| Quoted text |
○ ○ ○ ○

Experiment 1: Broadband noise

Participants

Twenty-five monolingual American-English listeners (8 males, 17 females, age range of 18;9 – 29;8 years) with normal hearing and with normal or corrected-to-normal vision were tested.

Materials

Stimuli were adapted from Allopenna et al. (1998). Sixteen disyllabic nouns referring to picturable objects were selected as targets. Visual displays consisted of line-drawings of the target object and of two phonologically related competitor objects. The onset competitor matched with the onset of the target (e.g. candy for the target candle) and the rhyme competitor matched with the offset of the target (e.g. sandal for the target candle). The target and competitor overlapped minimally with one syllable. On a given trial, the phonologically related objects were displayed with a distractor object which was phonologically dissimilar to the target and competitors (e.g. lemon). Each visual display was presented along with an auditory stimulus (“candle”) spoken by an adult female native-English speaker (16 bits, 22050 Hz). The targets (65 dB SPL) were mixed with broadband noise (67 dB SPL) at a SNR level of −2 dB. Targets and noise were presented simultaneously and diotically. An additional 16 and 8 quadruplets were selected for filler and practice trials respectively.

Procedure, design, and analysis

Prior to the eye-tracking experiment, participants were shown pictures of the objects they were to see in the eye-tracking experiment and asked in a two-alternative forced choice task which of two printed words represented the picture. Results showed that participants made no errors, indicating that our pictures were highly identifiable.

○ ○ ○ ○

| Supplied data |
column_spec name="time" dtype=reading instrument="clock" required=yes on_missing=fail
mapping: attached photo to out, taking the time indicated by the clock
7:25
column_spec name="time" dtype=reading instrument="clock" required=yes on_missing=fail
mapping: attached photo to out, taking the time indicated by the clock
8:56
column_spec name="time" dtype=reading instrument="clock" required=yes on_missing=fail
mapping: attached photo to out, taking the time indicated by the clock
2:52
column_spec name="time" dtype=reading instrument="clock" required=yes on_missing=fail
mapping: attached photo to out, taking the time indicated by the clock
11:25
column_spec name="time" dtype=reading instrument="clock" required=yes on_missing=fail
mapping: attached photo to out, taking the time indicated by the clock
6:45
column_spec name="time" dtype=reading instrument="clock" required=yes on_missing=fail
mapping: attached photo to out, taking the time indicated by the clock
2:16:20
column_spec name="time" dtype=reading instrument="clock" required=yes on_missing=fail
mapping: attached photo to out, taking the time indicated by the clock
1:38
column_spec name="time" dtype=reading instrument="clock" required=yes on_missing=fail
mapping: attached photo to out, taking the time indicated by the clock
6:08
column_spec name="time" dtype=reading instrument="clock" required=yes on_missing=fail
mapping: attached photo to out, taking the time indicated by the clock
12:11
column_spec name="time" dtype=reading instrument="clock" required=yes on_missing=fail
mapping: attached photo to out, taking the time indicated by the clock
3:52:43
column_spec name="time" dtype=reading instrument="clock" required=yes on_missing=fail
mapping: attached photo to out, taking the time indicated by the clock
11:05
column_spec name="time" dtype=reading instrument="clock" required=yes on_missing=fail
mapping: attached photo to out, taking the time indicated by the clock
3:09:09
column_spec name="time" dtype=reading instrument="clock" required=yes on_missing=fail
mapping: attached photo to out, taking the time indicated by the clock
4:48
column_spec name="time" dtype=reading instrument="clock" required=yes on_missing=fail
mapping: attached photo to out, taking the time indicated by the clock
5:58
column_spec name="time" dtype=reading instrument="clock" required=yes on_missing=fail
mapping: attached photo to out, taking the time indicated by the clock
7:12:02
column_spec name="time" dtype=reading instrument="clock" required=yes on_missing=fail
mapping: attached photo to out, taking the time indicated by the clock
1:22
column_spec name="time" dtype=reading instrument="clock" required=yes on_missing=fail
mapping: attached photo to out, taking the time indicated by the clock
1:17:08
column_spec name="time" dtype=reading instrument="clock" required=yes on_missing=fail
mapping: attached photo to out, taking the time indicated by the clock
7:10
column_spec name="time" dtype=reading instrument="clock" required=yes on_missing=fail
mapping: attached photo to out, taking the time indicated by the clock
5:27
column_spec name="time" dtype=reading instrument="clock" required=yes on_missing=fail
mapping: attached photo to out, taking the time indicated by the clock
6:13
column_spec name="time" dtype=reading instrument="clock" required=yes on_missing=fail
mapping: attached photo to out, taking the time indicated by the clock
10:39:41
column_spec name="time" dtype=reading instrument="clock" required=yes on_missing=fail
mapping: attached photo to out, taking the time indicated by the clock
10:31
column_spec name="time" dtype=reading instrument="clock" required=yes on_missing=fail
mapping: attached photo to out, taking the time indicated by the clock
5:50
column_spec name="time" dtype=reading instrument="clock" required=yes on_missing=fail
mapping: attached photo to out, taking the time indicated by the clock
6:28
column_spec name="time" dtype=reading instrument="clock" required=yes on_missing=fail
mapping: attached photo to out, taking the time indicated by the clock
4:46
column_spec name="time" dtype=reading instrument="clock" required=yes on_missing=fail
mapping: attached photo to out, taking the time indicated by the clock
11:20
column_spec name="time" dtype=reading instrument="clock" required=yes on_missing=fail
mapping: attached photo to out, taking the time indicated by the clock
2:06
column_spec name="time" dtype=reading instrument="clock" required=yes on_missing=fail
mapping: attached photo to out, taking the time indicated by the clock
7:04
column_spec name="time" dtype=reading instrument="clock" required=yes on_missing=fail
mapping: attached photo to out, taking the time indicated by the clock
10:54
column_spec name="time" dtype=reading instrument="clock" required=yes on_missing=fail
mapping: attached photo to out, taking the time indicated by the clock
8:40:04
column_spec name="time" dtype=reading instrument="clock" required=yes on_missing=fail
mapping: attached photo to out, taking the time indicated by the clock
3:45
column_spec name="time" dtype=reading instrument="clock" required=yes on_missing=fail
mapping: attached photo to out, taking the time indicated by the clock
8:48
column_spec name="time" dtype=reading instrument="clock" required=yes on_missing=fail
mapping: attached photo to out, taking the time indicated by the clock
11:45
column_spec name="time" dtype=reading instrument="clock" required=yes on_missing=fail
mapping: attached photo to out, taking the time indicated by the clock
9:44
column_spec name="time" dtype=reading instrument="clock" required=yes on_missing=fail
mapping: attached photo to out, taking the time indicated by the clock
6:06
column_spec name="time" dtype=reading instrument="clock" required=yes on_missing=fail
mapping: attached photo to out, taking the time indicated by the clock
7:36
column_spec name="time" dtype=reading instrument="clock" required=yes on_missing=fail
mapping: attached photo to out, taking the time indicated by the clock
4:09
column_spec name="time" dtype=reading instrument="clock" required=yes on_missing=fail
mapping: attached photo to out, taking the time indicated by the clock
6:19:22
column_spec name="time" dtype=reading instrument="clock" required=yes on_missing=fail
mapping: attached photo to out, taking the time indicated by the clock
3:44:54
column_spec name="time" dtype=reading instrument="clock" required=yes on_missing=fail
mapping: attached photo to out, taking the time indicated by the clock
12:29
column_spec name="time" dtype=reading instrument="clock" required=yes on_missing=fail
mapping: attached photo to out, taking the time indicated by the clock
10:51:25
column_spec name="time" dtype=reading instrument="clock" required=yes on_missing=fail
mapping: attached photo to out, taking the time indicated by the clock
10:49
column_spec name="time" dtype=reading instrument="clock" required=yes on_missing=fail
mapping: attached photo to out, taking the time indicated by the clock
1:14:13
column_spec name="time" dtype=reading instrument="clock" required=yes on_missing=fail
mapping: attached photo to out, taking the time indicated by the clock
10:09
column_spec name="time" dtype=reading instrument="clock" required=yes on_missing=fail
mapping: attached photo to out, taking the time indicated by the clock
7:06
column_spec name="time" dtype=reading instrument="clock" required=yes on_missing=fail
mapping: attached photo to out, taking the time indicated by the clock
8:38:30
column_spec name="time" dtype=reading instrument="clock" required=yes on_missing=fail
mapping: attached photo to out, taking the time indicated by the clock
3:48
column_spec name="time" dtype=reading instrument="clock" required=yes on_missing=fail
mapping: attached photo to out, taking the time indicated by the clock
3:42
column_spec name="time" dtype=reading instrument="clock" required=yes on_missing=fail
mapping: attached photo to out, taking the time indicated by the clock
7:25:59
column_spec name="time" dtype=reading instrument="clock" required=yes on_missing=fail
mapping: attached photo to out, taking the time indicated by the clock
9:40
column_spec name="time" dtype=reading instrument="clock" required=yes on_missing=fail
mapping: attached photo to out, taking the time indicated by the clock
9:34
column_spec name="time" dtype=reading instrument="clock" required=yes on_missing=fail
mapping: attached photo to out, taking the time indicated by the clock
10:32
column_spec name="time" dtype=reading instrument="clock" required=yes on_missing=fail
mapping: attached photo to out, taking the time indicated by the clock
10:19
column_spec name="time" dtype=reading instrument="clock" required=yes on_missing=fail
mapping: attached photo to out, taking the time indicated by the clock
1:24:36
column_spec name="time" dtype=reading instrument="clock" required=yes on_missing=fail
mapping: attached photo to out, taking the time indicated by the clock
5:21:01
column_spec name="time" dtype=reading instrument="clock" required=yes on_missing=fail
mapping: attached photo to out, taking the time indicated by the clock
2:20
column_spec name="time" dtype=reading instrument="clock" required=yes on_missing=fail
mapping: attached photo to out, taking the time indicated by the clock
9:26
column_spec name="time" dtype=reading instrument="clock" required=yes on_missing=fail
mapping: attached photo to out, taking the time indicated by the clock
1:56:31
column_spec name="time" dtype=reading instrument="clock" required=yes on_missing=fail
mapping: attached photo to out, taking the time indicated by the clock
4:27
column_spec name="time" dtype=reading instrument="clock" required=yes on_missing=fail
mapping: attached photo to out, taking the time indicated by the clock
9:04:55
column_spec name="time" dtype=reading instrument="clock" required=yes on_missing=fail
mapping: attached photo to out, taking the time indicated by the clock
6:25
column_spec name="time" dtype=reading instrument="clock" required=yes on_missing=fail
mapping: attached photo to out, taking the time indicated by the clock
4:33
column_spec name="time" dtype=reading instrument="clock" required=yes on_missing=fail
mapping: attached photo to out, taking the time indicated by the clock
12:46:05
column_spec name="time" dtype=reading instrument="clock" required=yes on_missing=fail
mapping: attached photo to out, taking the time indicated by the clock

○ ○ ○ ○

| Set exercise 1 |
Answer these from the broadband noise experiment description, one line each:
(a) How many listeners took part, and how many of them were female?
(b) At what SNR level were the targets mixed with the broadband noise?
(c) How many errors did participants make in the two-alternative forced choice task with the pictures?
| Set exercise 2 |
Carry on the broadband noise experiment description, starting after its final sentence.

| Answer 1 |
(a) Twenty-five listeners took part, 17 of them female.
(b) The targets were mixed with the noise at −2 dB SNR.
(c) They made no errors.

| Answer 2 |
Participants’ eye-movements were monitored at a sampling rate of 1 kHz with an SR Research EyeLink1000 eye-tracker. The presentation of the auditory and visual stimuli was controlled with Experiment builder. The auditory stimuli were presented over headphones. After a calibration procedure, participants received written instructions on the screen. They were asked to click on the picture in the visual display representing the target word they heard. We presented two conditions which were blocked: the quiet condition always preceded the noise condition. Each block consisted of a total of 8 experimental and 8 filler trials. The trials were randomized. Before each block a practice session of 4 trials was presented. The location of the pictures was randomized over the four quadrants of the screen. On each trial, the four pictures were first displayed. After 1000 ms, the auditory stimulus was presented. When participants clicked with the mouse on a picture, they initiated the next trial. The experimental session lasted about 15 minutes.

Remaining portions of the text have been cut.